> To do: Where in the data below does the word "timeouts" appear? Copy each line that holds it.

> Given records:

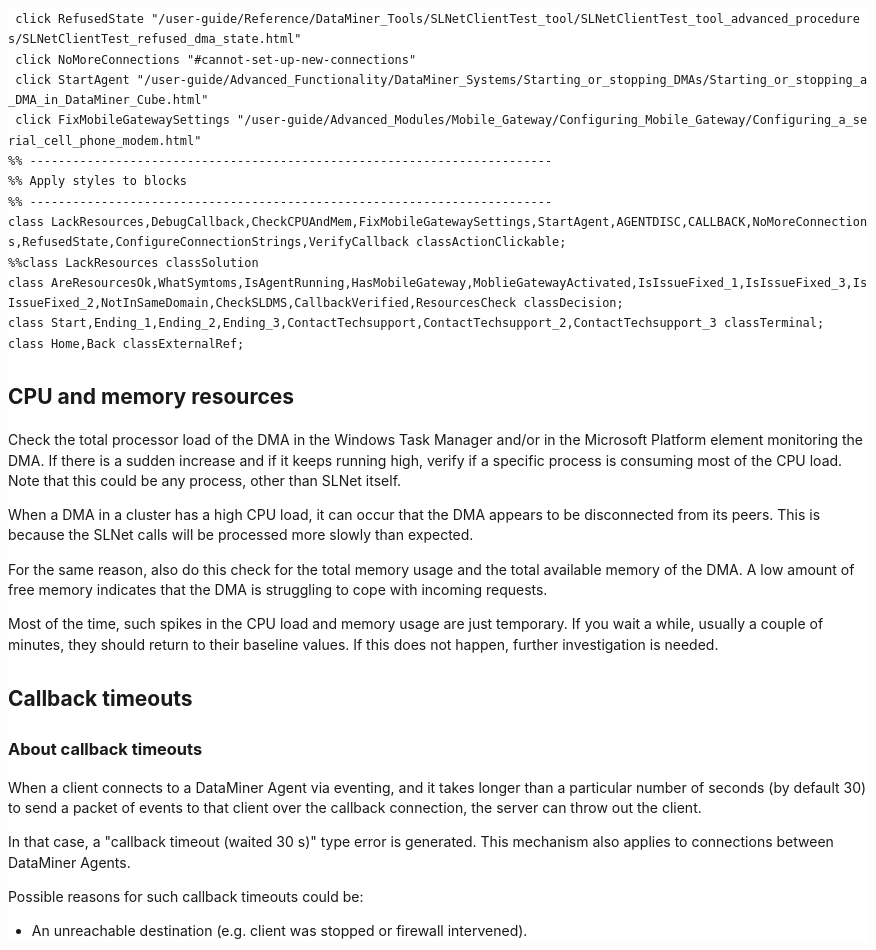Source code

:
 ```mermaid
 click RefusedState "/user-guide/Reference/DataMiner_Tools/SLNetClientTest_tool/SLNetClientTest_tool_advanced_procedures/SLNetClientTest_refused_dma_state.html"
 click NoMoreConnections "#cannot-set-up-new-connections"
 click StartAgent "/user-guide/Advanced_Functionality/DataMiner_Systems/Starting_or_stopping_DMAs/Starting_or_stopping_a_DMA_in_DataMiner_Cube.html"
 click FixMobileGatewaySettings "/user-guide/Advanced_Modules/Mobile_Gateway/Configuring_Mobile_Gateway/Configuring_a_serial_cell_phone_modem.html"
%% -------------------------------------------------------------------------
%% Apply styles to blocks
%% -------------------------------------------------------------------------
class LackResources,DebugCallback,CheckCPUAndMem,FixMobileGatewaySettings,StartAgent,AGENTDISC,CALLBACK,NoMoreConnections,RefusedState,ConfigureConnectionStrings,VerifyCallback classActionClickable;
%%class LackResources classSolution
class AreResourcesOk,WhatSymtoms,IsAgentRunning,HasMobileGateway,MoblieGatewayActivated,IsIssueFixed_1,IsIssueFixed_3,IsIssueFixed_2,NotInSameDomain,CheckSLDMS,CallbackVerified,ResourcesCheck classDecision;
class Start,Ending_1,Ending_2,Ending_3,ContactTechsupport,ContactTechsupport_2,ContactTechsupport_3 classTerminal;
class Home,Back classExternalRef;
```

## CPU and memory resources

Check the total processor load of the DMA in the Windows Task Manager and/or in the Microsoft Platform element monitoring the DMA. If there is a sudden increase and if it keeps running high, verify if a specific process is consuming most of the CPU load. Note that this could be any process, other than SLNet itself.

When a DMA in a cluster has a high CPU load, it can occur that the DMA appears to be disconnected from its peers. This is because the SLNet calls will be processed more slowly than expected.

For the same reason, also do this check for the total memory usage and the total available memory of the DMA. A low amount of free memory indicates that the DMA is struggling to cope with incoming requests.

Most of the time, such spikes in the CPU load and memory usage are just temporary. If you wait a while, usually a couple of minutes, they should return to their baseline values. If this does not happen, further investigation is needed.

## Callback timeouts

### About callback timeouts

When a client connects to a DataMiner Agent via eventing, and it takes longer than a particular number of seconds (by default 30) to send a packet of events to that client over the callback connection, the server can throw out the client.

In that case, a "callback timeout (waited 30 s)" type error is generated. This mechanism also applies to connections between DataMiner Agents.

Possible reasons for such callback timeouts could be:

- An unreachable destination (e.g. client was stopped or firewall intervened).
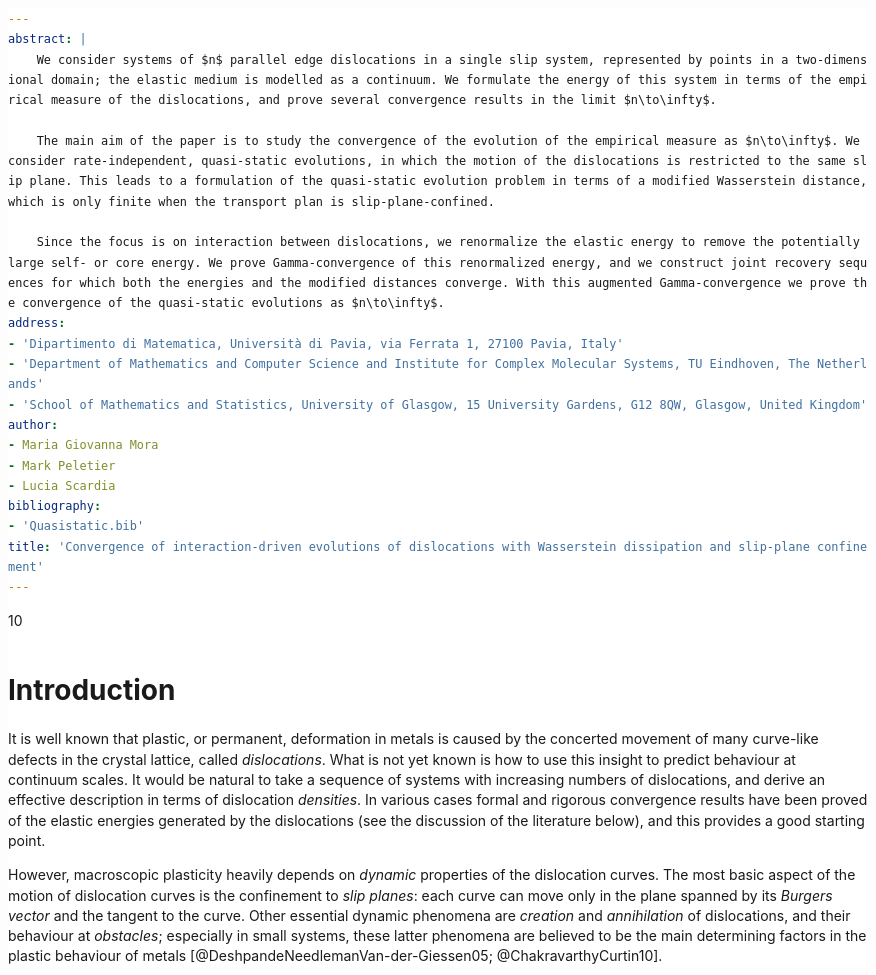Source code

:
 ```yaml
---
abstract: |
    We consider systems of $n$ parallel edge dislocations in a single slip system, represented by points in a two-dimensional domain; the elastic medium is modelled as a continuum. We formulate the energy of this system in terms of the empirical measure of the dislocations, and prove several convergence results in the limit $n\to\infty$.

    The main aim of the paper is to study the convergence of the evolution of the empirical measure as $n\to\infty$. We consider rate-independent, quasi-static evolutions, in which the motion of the dislocations is restricted to the same slip plane. This leads to a formulation of the quasi-static evolution problem in terms of a modified Wasserstein distance, which is only finite when the transport plan is slip-plane-confined.

    Since the focus is on interaction between dislocations, we renormalize the elastic energy to remove the potentially large self- or core energy. We prove Gamma-convergence of this renormalized energy, and we construct joint recovery sequences for which both the energies and the modified distances converge. With this augmented Gamma-convergence we prove the convergence of the quasi-static evolutions as $n\to\infty$.
address:
- 'Dipartimento di Matematica, Università di Pavia, via Ferrata 1, 27100 Pavia, Italy'
- 'Department of Mathematics and Computer Science and Institute for Complex Molecular Systems, TU Eindhoven, The Netherlands'
- 'School of Mathematics and Statistics, University of Glasgow, 15 University Gardens, G12 8QW, Glasgow, United Kingdom'
author:
- Maria Giovanna Mora
- Mark Peletier
- Lucia Scardia
bibliography:
- 'Quasistatic.bib'
title: 'Convergence of interaction-driven evolutions of dislocations with Wasserstein dissipation and slip-plane confinement'
---
```


10

Introduction
============

It is well known that plastic, or permanent, deformation in metals is caused by the concerted movement of many curve-like defects in the crystal lattice, called *dislocations*. What is not yet known is how to use this insight to predict behaviour at continuum scales. It would be natural to take a sequence of systems with increasing numbers of dislocations, and derive an effective description in terms of dislocation *densities*. In various cases formal and rigorous convergence results have been proved of the elastic energies generated by the dislocations (see the discussion of the literature below), and this provides a good starting point.

However, macroscopic plasticity heavily depends on *dynamic* properties of the dislocation curves. The most basic aspect of the motion of dislocation curves is the confinement to *slip planes*: each curve can move only in the plane spanned by its *Burgers vector* and the tangent to the curve. Other essential dynamic phenomena are *creation* and *annihilation* of dislocations, and their behaviour at *obstacles*; especially in small systems, these latter phenomena are believed to be the main determining factors in the plastic behaviour of metals [@DeshpandeNeedlemanVan-der-Giessen05; @ChakravarthyCurtin10].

> Output for this task:
## Callback timeouts
### About callback timeouts
Possible reasons for such callback timeouts could be:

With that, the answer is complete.